Visual Artist making work about your experiences

    • 2 posts
    November 3, 2016 1:02 AM GMT

    Hi there,

    My name is Jessica and I am a visual artist making a body of work about the way Western Culture responds to the transgender community. I would like to say that I am not transgender myself, however a close friend of mine is transitioning and her experience has been one of emotional highs and lows. The work itself is not about being transgender as I cannot position myself as having experienced this, however I have watched my friend struggle with acceptance from loved ones, abuse in the street, depression and fear. I am interested in holding up a mirror and critiquing the way Western Culture positions us to respond to transgender. In saying that, I am interested in all experiences, both posititive and negative. I feel that we as a culture are so rigid in our binaries that you are either a 'girl' or a 'boy' and that there is no where in between. It feels to me that our attitudes are where they were 30 years ago in response to gay rights (i'm from Australia and homosexuality was illegal until 1984). I am aiming that this work acts as a marker of where we are now culturally and would value any response that the community on GS has.

    I am very interested to know,

    what have the responses been of the people around you since you came out as trans?

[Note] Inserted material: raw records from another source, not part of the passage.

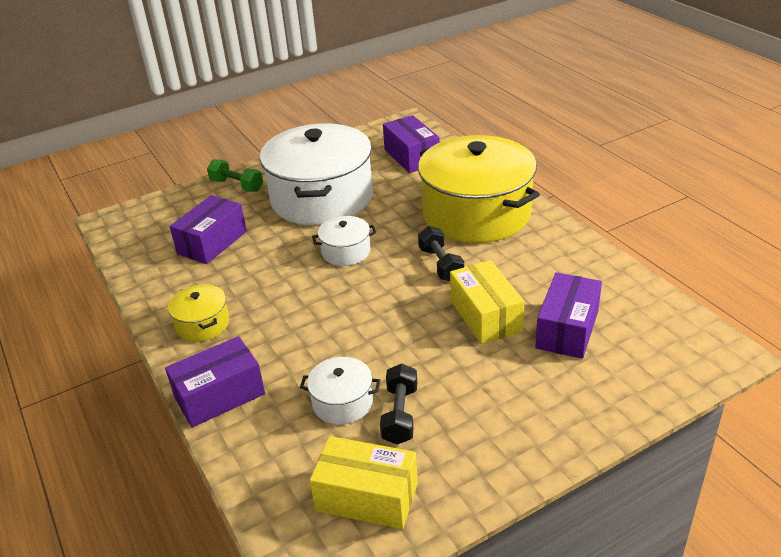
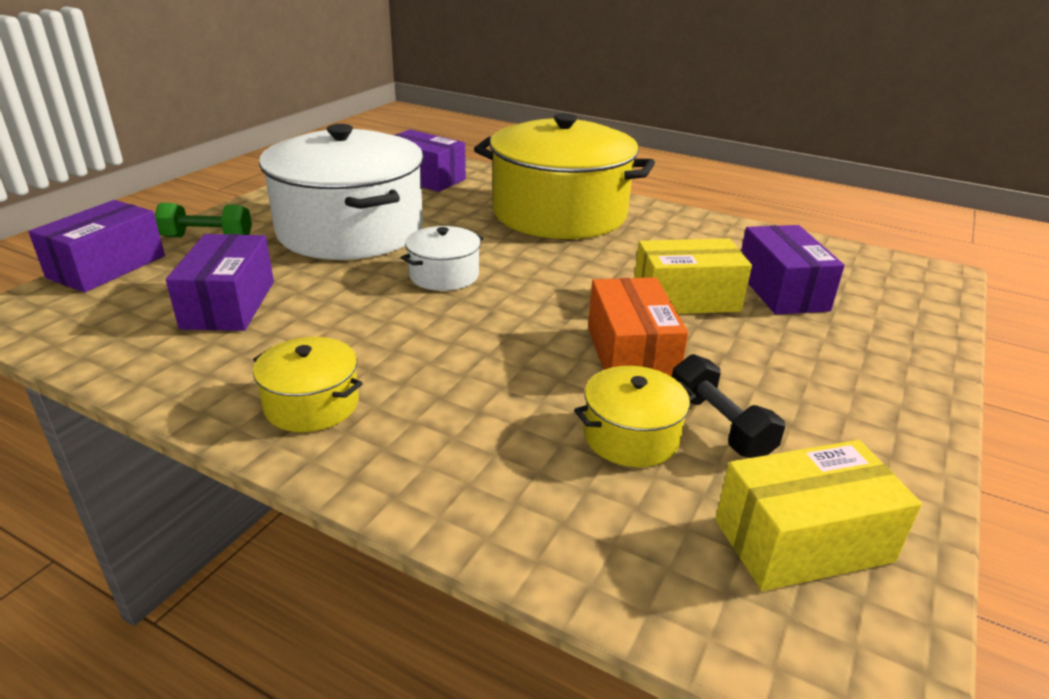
camera: 35 degrees left, 5 degrees down
(219, 395) = (438, 489): purple box -> purple box (107, 267)
(342, 402) = (631, 436): white pot -> yellow pot
(400, 348) = (630, 354): none -> orange box
(441, 264) = (576, 264): black dumbbell -> none
(486, 316) = (685, 298): yellow box -> yellow box turned 45 degrees counterclockwise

    What is the hardest thing about being trans? This can be anything from the physical, emotional and practical.

    If you had to assign an emotion to your general state before you identified as trans what would it be? Has it differered since you came out?

    Often people from the transgender community are portrayed by mainstream as the exotic 'other' or as someone who is abnormal. Has this been your experience?

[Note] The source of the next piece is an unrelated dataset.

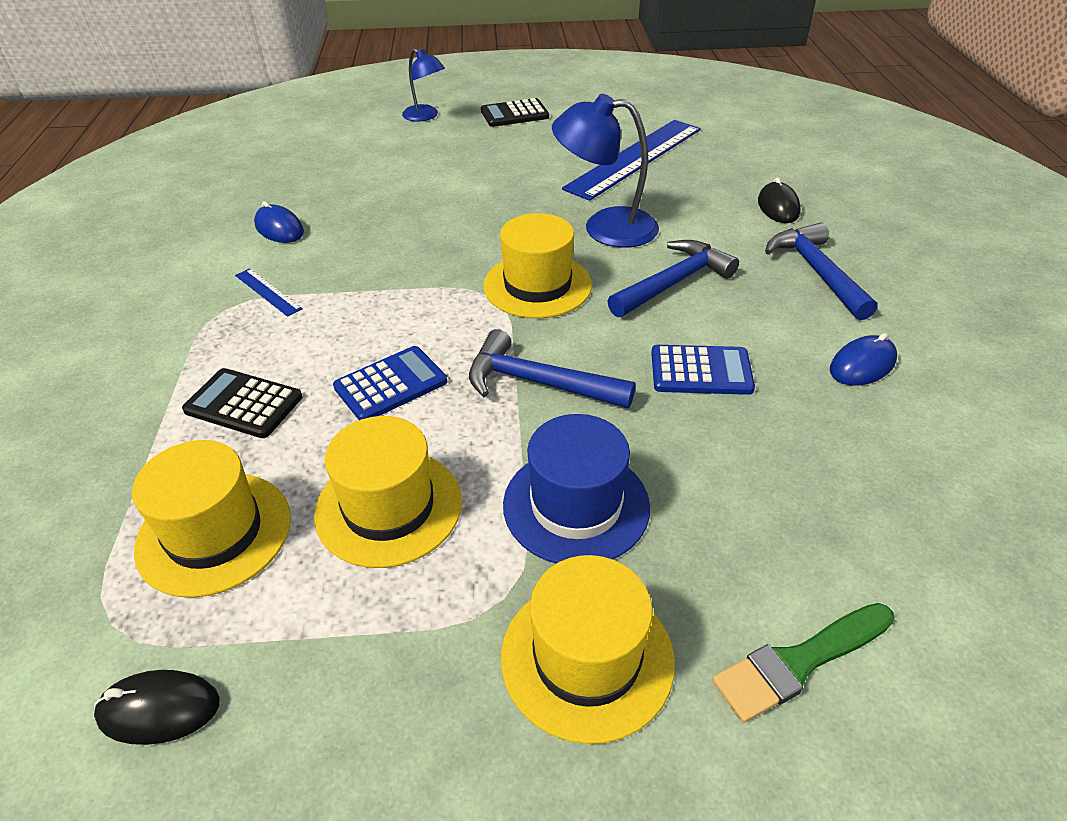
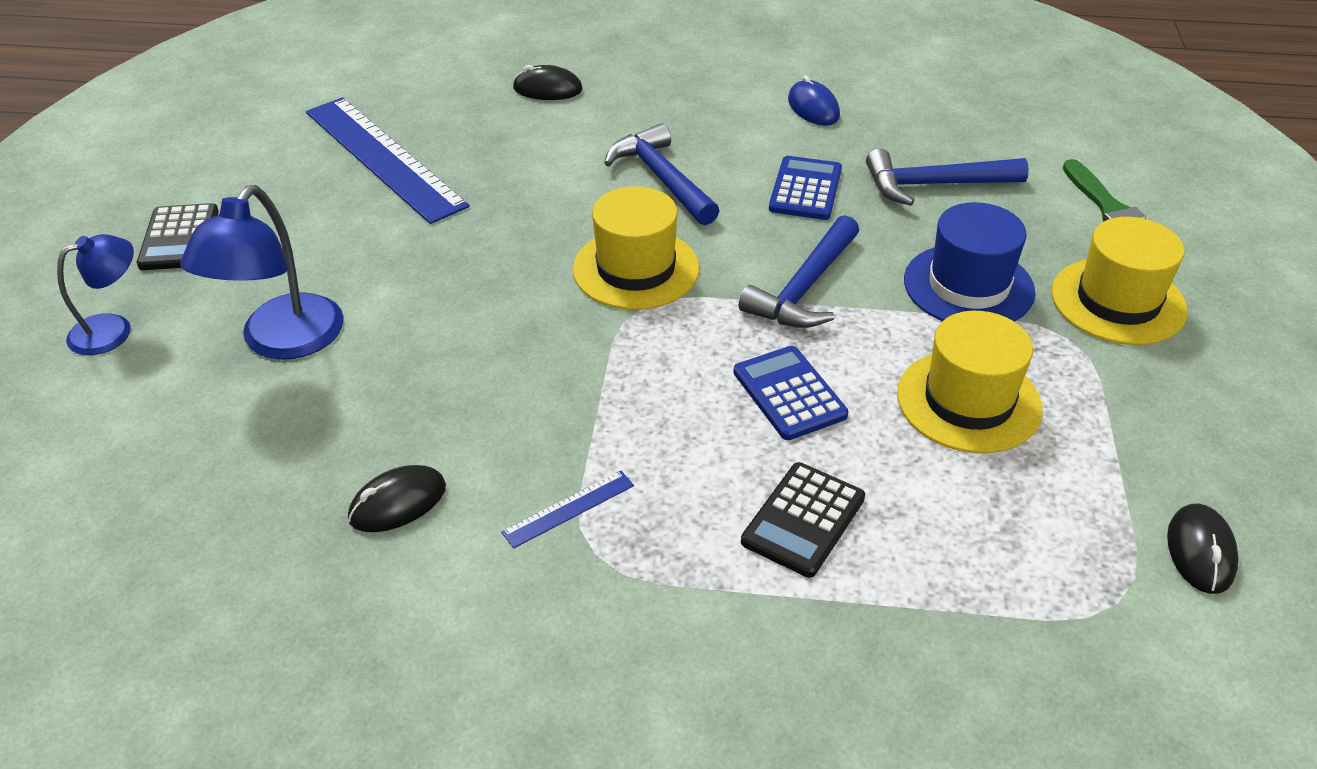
camera: 80 degrees left, 0 degrees up
(214, 533) = (1002, 531): yellow hat -> none
(279, 229) = (398, 503): blue mouse -> black mouse
(605, 227) = (536, 205): blue lamp -> blue lamp (282, 342)
(816, 272) = (672, 96): blue hammer -> blue hammer (934, 185)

    In one sentence, what would you like to say to the wider community about being transgender?

    You can answer any or all of these questions. I thank you all in advance for considering them. I feel it is extremely important that as an artist who isn't transgender, that my work is not a perpetuater of stereotypes. It has been a humbling experience being allowed in on the courageous transition my friend has undertaken.

    Have a wonderful day

     

    • 146 posts
    November 4, 2016 4:10 PM GMT

    Hi Jessica,

     Just sharing a thought prompted by your statement "interested in holding up a mirror to critique Western Culture.."As someone who transitioned in their late 40s, there were moments I remember looking at that physical visual  mirror and seeing a person who was unhappy,I did not want to look at myself or have any photos because they were a constant reminder of how I looked to others which was very different to my idea of myself and how I wanted to be  treated and interact with this society.

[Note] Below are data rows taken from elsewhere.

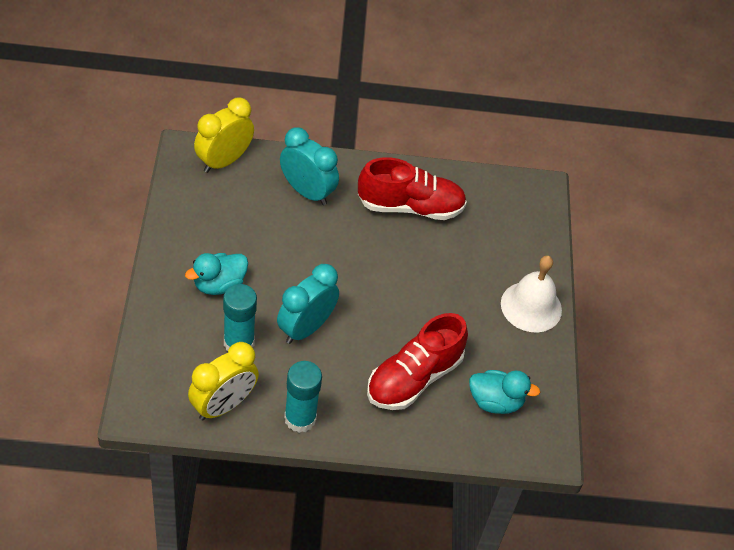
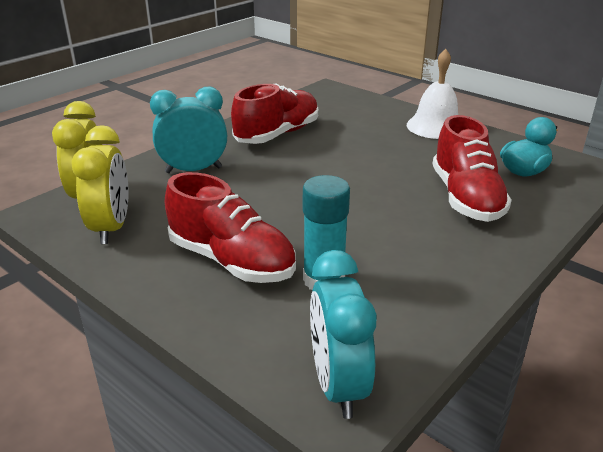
camera: 45 degrees left, 20 degrees down
(219, 285) = (231, 261): turquoise duck -> red shoe
(223, 405) = (403, 329): yellow clock -> yellow clock (111, 228)
(300, 418) = (466, 280): turquoise glue stick -> none
(306, 328) = (349, 231): turquoise clock -> turquoise clock (338, 385)

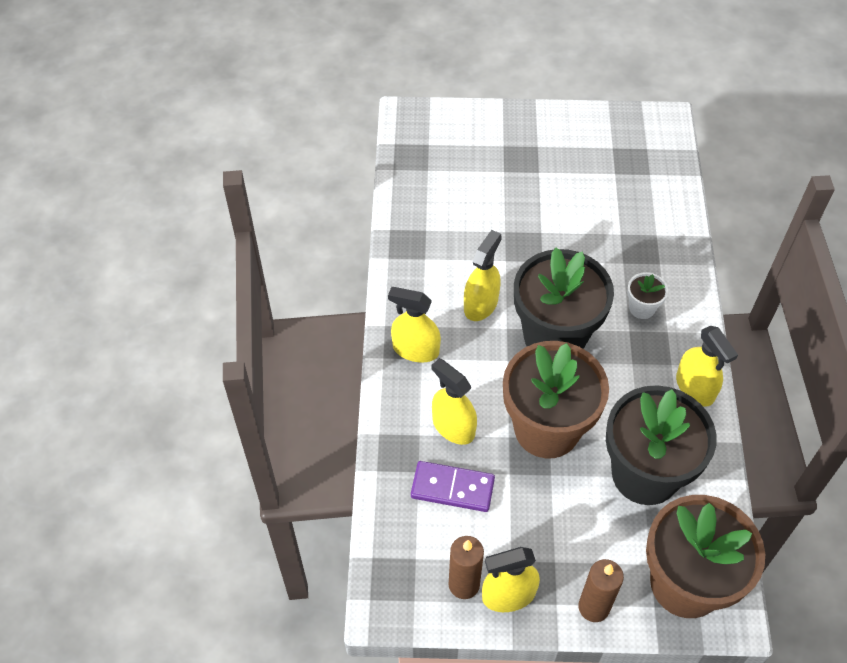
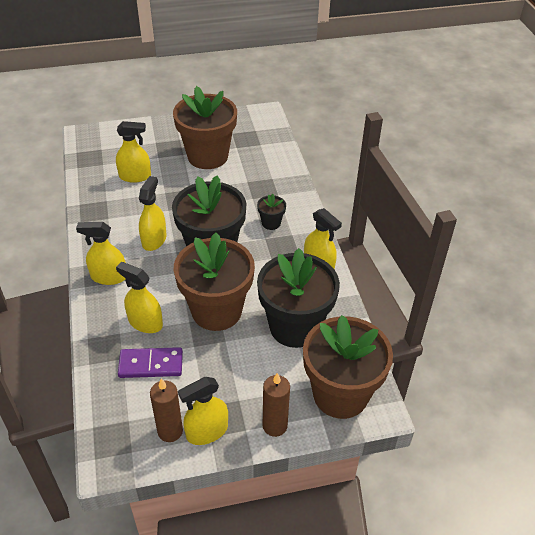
camera: 15 degrees left, 10 degrees down
(468, 197) = (135, 176): none -> yellow spray bottle
(572, 182) = (207, 156): none -> brown flower pot
(642, 308) = (271, 223): white flower pot -> black flower pot

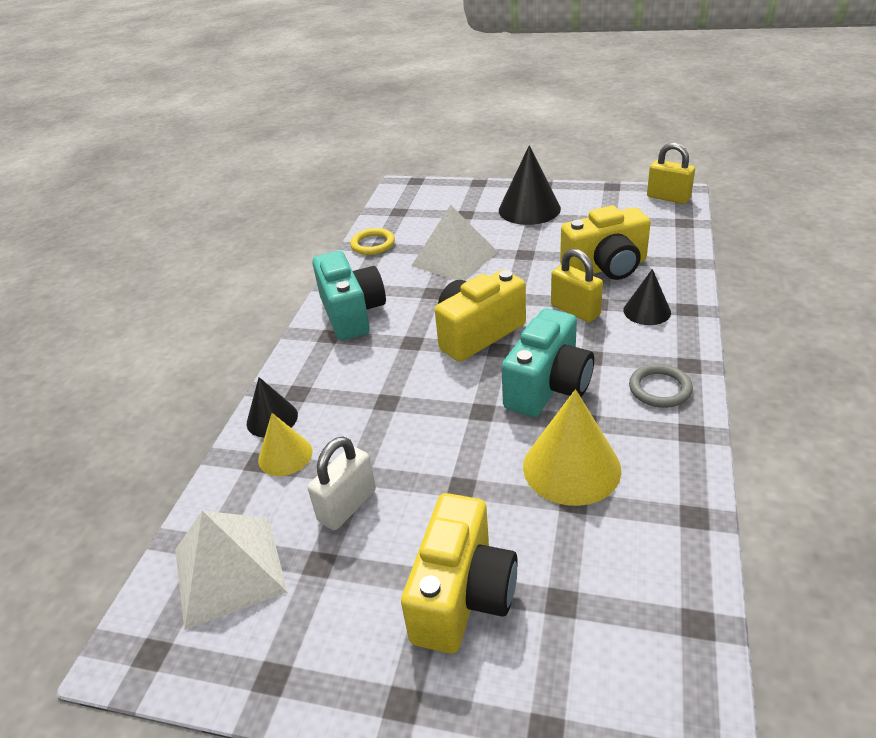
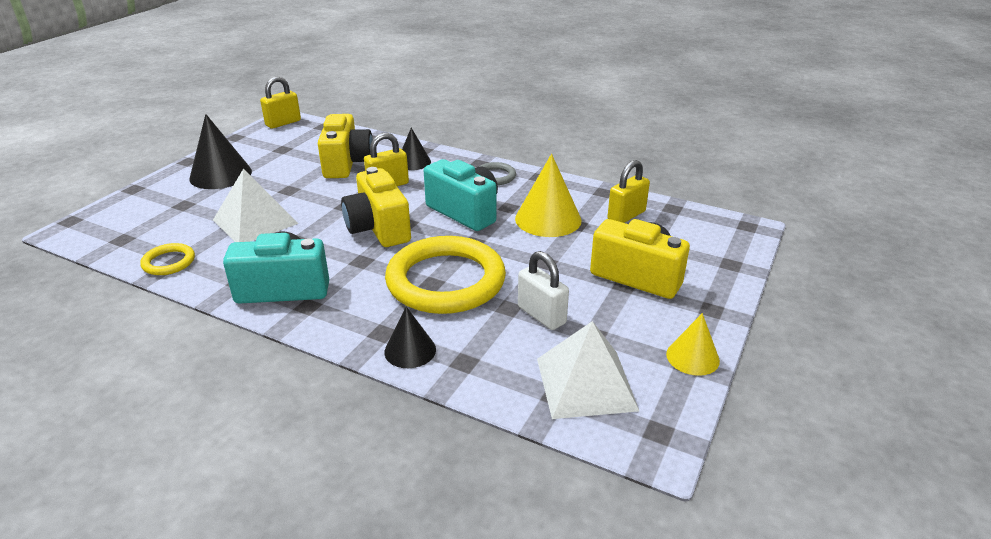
camera: 80 degrees left, 5 degrees down
(285, 455) = (465, 345): yellow cone -> yellow cone (692, 357)
(394, 411) = (446, 281): none -> yellow ring
(632, 558) = (626, 216): none -> yellow padlock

               The emotions I had pre transition can be described as a all reactions to a denial of self development.Its true there are many people in society who simply just do not understand or are  dismissive phrasing the view that you are just a person "unhappy with their lot".You feel you are being judged and its very depressing when it seems they have the right to speak but you dont.Its a feeling of being socially isolated and outcast, being turned in on yourself and hidden.Then there is the emotion of hope and seeing those glimmers of acceptance and communication,joy , thinking that you can find a way forward

    The emotion of Transition is a release and liberation, a taking control of your development and life.You kind of disable the judgemental,misinformed types getting to you, by choosing not to occupy their space.and living in a world of past expectations.You have the emotion of being able to live in society on your terms.Much of this you kind of have to give yourself[does that make sense?]

    There is nothing wrong with being transgendered.we are part of the same society just simply need the time and space to assert our own identity inorder to resolve our internal conflict

    • 2 posts
    November 6, 2016 12:53 AM GMT

    Hi Donna,

    I would like to thank you sincerely for taking the time to respond with your thoughts and very poetic words. I think your last sentence, "There is nothing wrong with being transgendered.we are part of the same society just simply need the time and space to assert our own identity inorder to resolve our internal conflict" really highlights just how problematic our attitudes towards gender really are. Would I be right in saying it is about the need for inclusiveness and true acceptance without having the 'be' like everyone else? Beacuse transgender people are different, in the sense they don't conform to strict 'traditonal' gender binaries, but that is nothing abnormal. Difference is such a wonderful thing - it is western cultures need to identify and contain which is abnormal.

    Thank you for giving me some insight on your personal experience - I'm sure in years from now, next generations will be (hopefully) wondering how we could have been so narrow minded. As someone who transistioned in their late 40's, I imagine there has been a large amount of your life that you have felt that you have been 2 people. Can I ask what your earliest memory of feeling like you were in the wrong body was?